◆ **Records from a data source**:
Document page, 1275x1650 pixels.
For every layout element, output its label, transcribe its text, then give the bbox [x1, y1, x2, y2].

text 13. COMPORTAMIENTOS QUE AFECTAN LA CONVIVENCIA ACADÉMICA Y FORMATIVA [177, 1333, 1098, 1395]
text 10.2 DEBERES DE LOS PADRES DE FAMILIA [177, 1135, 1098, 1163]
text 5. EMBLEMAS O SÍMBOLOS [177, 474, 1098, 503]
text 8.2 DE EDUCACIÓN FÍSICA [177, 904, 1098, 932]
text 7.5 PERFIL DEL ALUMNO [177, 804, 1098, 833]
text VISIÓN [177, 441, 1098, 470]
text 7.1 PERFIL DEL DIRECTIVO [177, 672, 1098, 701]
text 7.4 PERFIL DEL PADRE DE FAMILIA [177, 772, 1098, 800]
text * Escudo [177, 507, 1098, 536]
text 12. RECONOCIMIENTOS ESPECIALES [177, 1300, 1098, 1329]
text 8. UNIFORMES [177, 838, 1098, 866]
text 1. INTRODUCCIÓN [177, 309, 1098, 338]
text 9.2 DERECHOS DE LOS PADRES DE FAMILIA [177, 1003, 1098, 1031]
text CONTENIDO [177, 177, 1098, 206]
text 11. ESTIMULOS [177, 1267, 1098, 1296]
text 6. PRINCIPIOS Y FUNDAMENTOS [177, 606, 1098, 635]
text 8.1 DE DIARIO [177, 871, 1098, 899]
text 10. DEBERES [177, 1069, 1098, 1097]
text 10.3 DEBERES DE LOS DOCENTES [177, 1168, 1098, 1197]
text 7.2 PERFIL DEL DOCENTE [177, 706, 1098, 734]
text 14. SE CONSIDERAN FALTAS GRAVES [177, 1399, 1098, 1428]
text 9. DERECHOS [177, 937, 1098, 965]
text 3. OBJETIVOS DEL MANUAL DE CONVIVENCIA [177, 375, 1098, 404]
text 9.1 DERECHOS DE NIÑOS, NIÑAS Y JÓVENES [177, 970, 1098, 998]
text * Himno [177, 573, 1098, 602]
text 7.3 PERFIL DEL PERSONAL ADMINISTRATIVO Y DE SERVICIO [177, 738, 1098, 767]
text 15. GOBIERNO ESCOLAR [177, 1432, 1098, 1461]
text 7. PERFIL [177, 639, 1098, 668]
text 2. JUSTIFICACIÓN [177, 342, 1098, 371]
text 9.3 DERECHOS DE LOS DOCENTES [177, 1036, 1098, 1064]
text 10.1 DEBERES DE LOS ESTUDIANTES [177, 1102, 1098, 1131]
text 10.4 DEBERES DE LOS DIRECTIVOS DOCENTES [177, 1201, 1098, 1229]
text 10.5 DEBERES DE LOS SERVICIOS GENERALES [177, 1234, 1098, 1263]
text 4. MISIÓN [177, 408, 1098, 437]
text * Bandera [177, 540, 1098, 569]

◆ **REQUEST**: The data must be transcribed in full. Every word stays the same.

◆ **SOLUTION FOR THIS PROBLEM**:
Document page, 1275x1650 pixels.
For every layout element, output its label, transcribe its text, then give the bbox [x1, y1, x2, y2].

text 13. COMPORTAMIENTOS QUE AFECTAN LA CONVIVENCIA ACADÉMICA Y FORMATIVA [177, 1333, 1098, 1395]
text 10.2 DEBERES DE LOS PADRES DE FAMILIA [177, 1135, 1098, 1163]
text 5. EMBLEMAS O SÍMBOLOS [177, 474, 1098, 503]
text 8.2 DE EDUCACIÓN FÍSICA [177, 904, 1098, 932]
text 7.5 PERFIL DEL ALUMNO [177, 804, 1098, 833]
text VISIÓN [177, 441, 1098, 470]
text 7.1 PERFIL DEL DIRECTIVO [177, 672, 1098, 701]
text 7.4 PERFIL DEL PADRE DE FAMILIA [177, 772, 1098, 800]
text * Escudo [177, 507, 1098, 536]
text 12. RECONOCIMIENTOS ESPECIALES [177, 1300, 1098, 1329]
text 8. UNIFORMES [177, 838, 1098, 866]
text 1. INTRODUCCIÓN [177, 309, 1098, 338]
text 9.2 DERECHOS DE LOS PADRES DE FAMILIA [177, 1003, 1098, 1031]
text CONTENIDO [177, 177, 1098, 206]
text 11. ESTIMULOS [177, 1267, 1098, 1296]
text 6. PRINCIPIOS Y FUNDAMENTOS [177, 606, 1098, 635]
text 8.1 DE DIARIO [177, 871, 1098, 899]
text 10. DEBERES [177, 1069, 1098, 1097]
text 10.3 DEBERES DE LOS DOCENTES [177, 1168, 1098, 1197]
text 7.2 PERFIL DEL DOCENTE [177, 706, 1098, 734]
text 14. SE CONSIDERAN FALTAS GRAVES [177, 1399, 1098, 1428]
text 9. DERECHOS [177, 937, 1098, 965]
text 3. OBJETIVOS DEL MANUAL DE CONVIVENCIA [177, 375, 1098, 404]
text 9.1 DERECHOS DE NIÑOS, NIÑAS Y JÓVENES [177, 970, 1098, 998]
text * Himno [177, 573, 1098, 602]
text 7.3 PERFIL DEL PERSONAL ADMINISTRATIVO Y DE SERVICIO [177, 738, 1098, 767]
text 15. GOBIERNO ESCOLAR [177, 1432, 1098, 1461]
text 7. PERFIL [177, 639, 1098, 668]
text 2. JUSTIFICACIÓN [177, 342, 1098, 371]
text 9.3 DERECHOS DE LOS DOCENTES [177, 1036, 1098, 1064]
text 10.1 DEBERES DE LOS ESTUDIANTES [177, 1102, 1098, 1131]
text 10.4 DEBERES DE LOS DIRECTIVOS DOCENTES [177, 1201, 1098, 1229]
text 10.5 DEBERES DE LOS SERVICIOS GENERALES [177, 1234, 1098, 1263]
text 4. MISIÓN [177, 408, 1098, 437]
text * Bandera [177, 540, 1098, 569]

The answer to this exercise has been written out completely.